An old open problem asks whether the diameter of a graph (the maximum distance between any two vertices) can be computed more quickly than all pairwise shortest paths (APSP). In arXiv:1011.6181, Raphael Yuster shows that the answer (for unweighted directed graphs) is yes. Or at least, he provides the first algorithm for computing diameter that is faster in the worst case (for dense graphs) that is faster than known APSP algorithms.

Both the new algorithm and the known fastest APSP algorithms are based on fast matrix multiplication techniques, and have running times that depend in complicated ways on the bounds for matrix multiplication. The APSP algorithm of Zwick (JACM 2002) takes time \( O(n^{2.616}) \) using the best known matrix multiplication algorithms, while the new diameter algorithm takes time \( O(n^{2.575}) \).

One of the things I found intriguing about this paper is the connection it makes between approximate and exact algorithms. There's been a lot of work in recent years on algorithms for computing shortest paths approximately, more quickly than they can be computed exactly. The main idea of Yuster's paper seems to be that these approximations can then be used to find a small set of candidate pairs, one of which is guaranteed to be a diametral pair.

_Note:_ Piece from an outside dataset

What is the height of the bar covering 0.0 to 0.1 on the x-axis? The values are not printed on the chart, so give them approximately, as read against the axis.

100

Another curiosity among this week's arXiv algorithm submissions: two papers on the same problem, minimum dominating sets in claw-free graphs. It's long been known that domination problems behave somewhat nicely on claw-free graphs: there exists a minimum dominating set that is also an independent set, and the largest independent set (necessarily itself a dominating set) can be found in polynomial time. However, the minimum dominating set problem remains NP-complete in these graphs. The two new papers both show that it's fixed-parameter tractable. They don't reference each other, which I guess means that they're independent discoveries. I haven't read the papers carefully enough to have an opinion on which one's algorithms are preferable, but I like the second title better: "Domination when the Stars Are Out". Shades of Lovecraft?



With this information, might you be able to answer one -- or both -- of the following Stack/MathOverflow questions?

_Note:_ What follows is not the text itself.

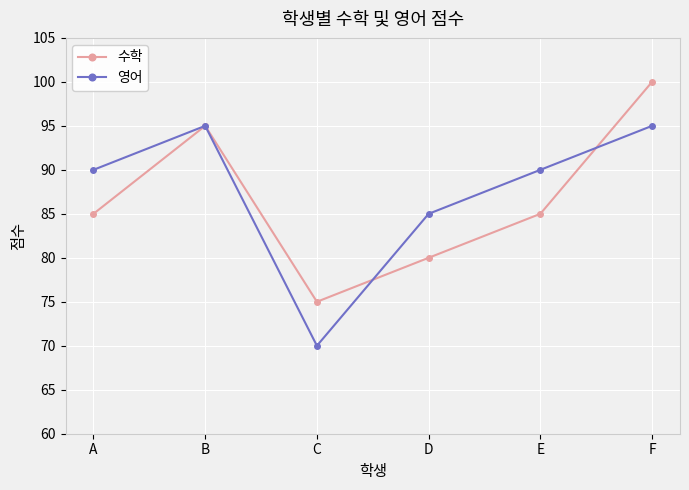

At how many categories does at least one series exceed 98?

1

Good algorithm for finding the diameter of a (sparse) graph?

Neither received satisfactory answers, and I'd be happy to accept an answer with the information you know.



Thanks for the pointers, but I don't think this new paper really helps answer those questions. The problem is that the improvements it describes only kick in (compared to the much easier approach of doing n different BFS's, one from each possible starting vertex) for dense graphs, whereas the overflow questions are about sparse graphs.

I'll put an answer referring to it on the mathoverflow one, though (I don't have a stackoverflow account) because it is at least closely related enough to be worth mentioning.


Yes, I saw the dense/sparse issue.

On the other hand, you seem to have the knowledge that "an old open problem asks whether the diameter of a graph (the maximum distance between any two vertices) can be computed more quickly than all pairwise shortest paths". This also answers my questions.



Just a small comment: APSP in directed unweighted graphs is in \( n^{2.575} \) time via Zwick's algorithm (if you use rectangular matrix multiplication); Raphy shows that the diameter can be solved in slightly better than that time: \( n^{2.561} \). I also find it interesting for the following reason: usually in shortest paths papers we split the problem into two different cases (low degree/high degree or short path/long path etc); Raphy managed to find a way to split the algorithm into three instead of two cases, thus getting an improvement. I'm actually quite convinced that APSP should be in \( n^{\omega} \) time, and this may be something like a half-step in that direction :)


Thanks for the correction, and even more for the insight.

I didn't know you had an LJ! But you don't seem to be posting much to it.


Yes, I'm not much of a blogger but I do read other people's posts occasionally :-)


Thanks David for mentioning this.

I just posted to the ArXiv a revised version that also handles the integer weighted case (both positive and negative weights) using essentially the same algorithm (and with the same sub-APSP running time).

For positive only weights I included a new algorithm that runs in \( O(Mn^w) \) time (edge weights in \( 1\dots M \)).

On the other hand, the purely unweighted case turns out to have a much simpler solution (as observed in some lecture notes of Uri Zwick) that is based on repeated squaring of boolean matrices and binary searching for the right exponent. This does not, however, work for the weighted case (not even for weights in \( \{-1,0,1\}\) ) so the algorithm in the paper is indeed the first algorithm that is sub-APSP for the general integer weighted setting.